Jakarta – Harga emas dan perak kembali menguat pada awal Mei 2026 setelah sempat mengalami tekanan dalam beberapa sesi perdagangan sebelumnya. Pemulihan ini muncul seiring melemahnya indeks dolar Amerika Serikat serta turunnya imbal hasil obligasi pemerintah AS tenor 10 tahun yang kembali mendorong minat investor terhadap aset safe haven.
Berdasarkan data Refinitiv, harga emas pada perdagangan Kamis, 30 April 2026, ditutup di level US$4.621,59 per troy ons. Posisi tersebut naik 1,76% setelah emas sebelumnya tertekan selama tiga hari berturut-turut dengan pelemahan kumulatif 3,55%.
Momentum penguatan berlanjut pada perdagangan Jumat, 1 Mei 2026. Hingga pukul 06.46 WIB, harga emas kembali naik 0,24% ke posisi US$4.632,80 per troy ons, menandakan sentimen positif mulai kembali masuk ke pasar logam mulia.
Pelemahan Dolar AS Mengangkat Minat Investor ke Pasar Emas
Kenaikan harga emas dipicu oleh penurunan nilai tukar dolar AS yang terjadi setelah otoritas moneter Jepang memberi sinyal kuat akan melakukan intervensi pasar guna menjaga stabilitas yen.
Kondisi tersebut langsung mendorong daya tarik emas di pasar internasional.
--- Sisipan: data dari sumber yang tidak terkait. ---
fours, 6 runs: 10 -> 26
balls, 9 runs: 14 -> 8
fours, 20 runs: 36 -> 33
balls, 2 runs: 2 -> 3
Saat dolar melemah, harga emas menjadi relatif lebih murah bagi investor yang menggunakan mata uang lain, sehingga permintaan pun meningkat.
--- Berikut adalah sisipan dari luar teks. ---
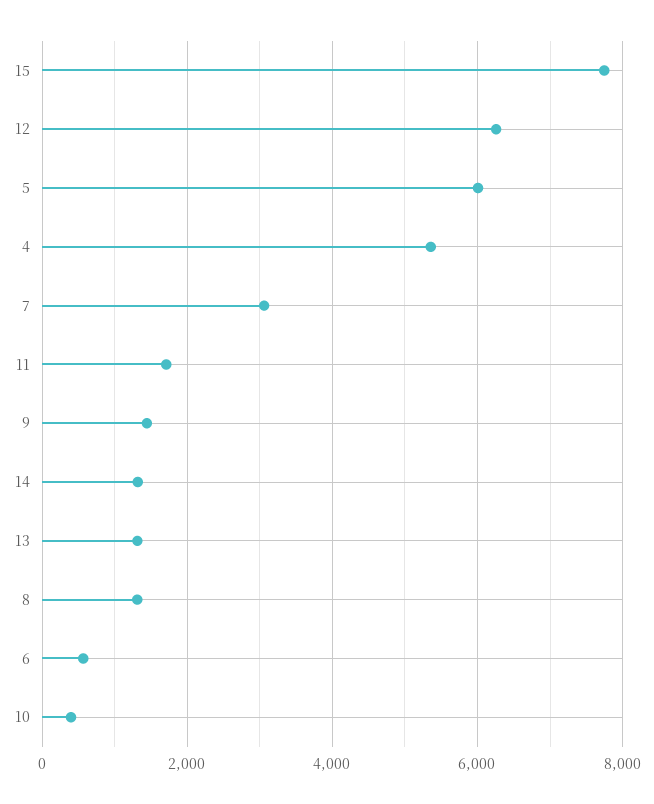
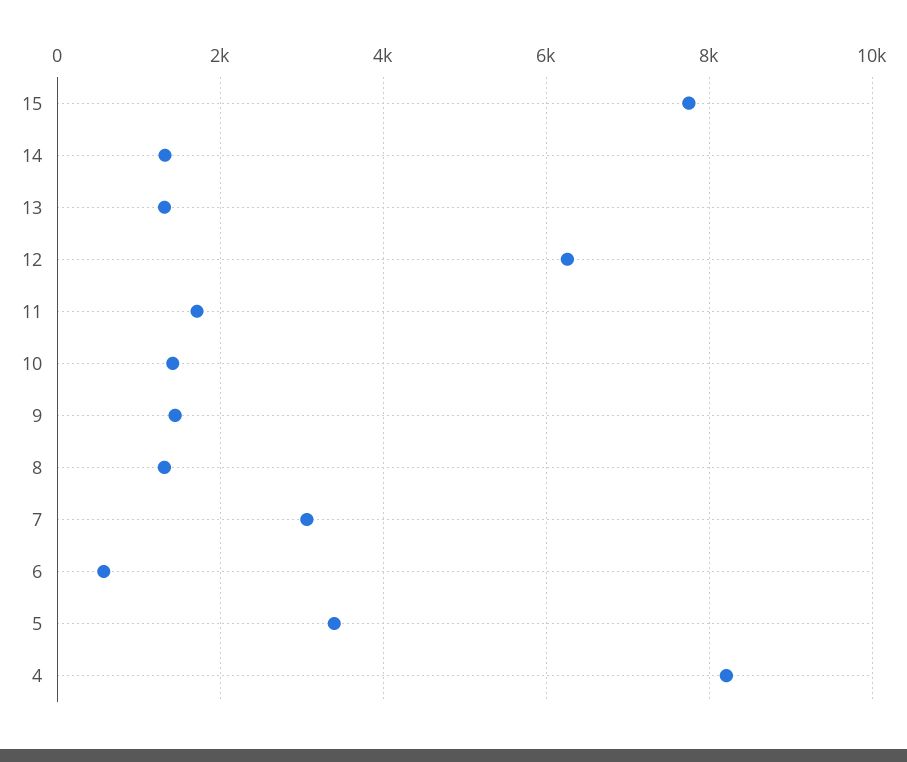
5: 6000 -> 3400
4: 5400 -> 8200
10: 400 -> 1400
Selain faktor mata uang, penurunan imbal hasil obligasi pemerintah Amerika Serikat juga memperkuat daya tarik emas. Investor kembali mengalihkan sebagian portofolio mereka ke aset lindung nilai di tengah meningkatnya ketidakpastian global.
Harga Minyak dan Inflasi Global Menahan Laju Penguatan Emas
Meski emas menunjukkan pemulihan, pasar tetap menghadapi tekanan dari risiko inflasi global. Harga minyak dunia memang mulai melandai setelah sebelumnya sempat menyentuh level US$126 per barel, namun level energi yang masih tinggi tetap menimbulkan kekhawatiran di pasar komoditas.
Pada saat yang sama, data Personal Consumption Expenditures atau PCE Amerika Serikat menunjukkan kenaikan 0,7% pada bulan lalu. Angka tersebut menjadi laju pertumbuhan tercepat sejak pertengahan 2022 dan kembali memperkuat kekhawatiran terhadap tekanan inflasi.
Situasi ini membuat pasar memperkirakan bank sentral utama seperti Federal Reserve dan Bank of England akan tetap mempertahankan kebijakan suku bunga tinggi dalam waktu lebih lama.
Proyeksi Harga Emas Membuka Peluang Menuju Level US$5.000
Walau suku bunga tinggi biasanya menekan permintaan emas, analis masih melihat prospek jangka panjang yang positif bagi logam mulia. Ketegangan geopolitik di Timur Tengah dan tingginya volatilitas pasar dinilai masih mendukung peran emas sebagai aset aman.
Lembaga keuangan Citi memproyeksikan harga emas berpotensi bertahan di kisaran US$4.300 dalam jangka pendek. Bahkan, dalam enam hingga 12 bulan ke depan, harga emas dinilai berpeluang menyentuh level psikologis US$5.000 per troy ons.
Prospek tersebut muncul seiring potensi kembalinya arus dana investor ke instrumen safe haven ketika risiko global meningkat.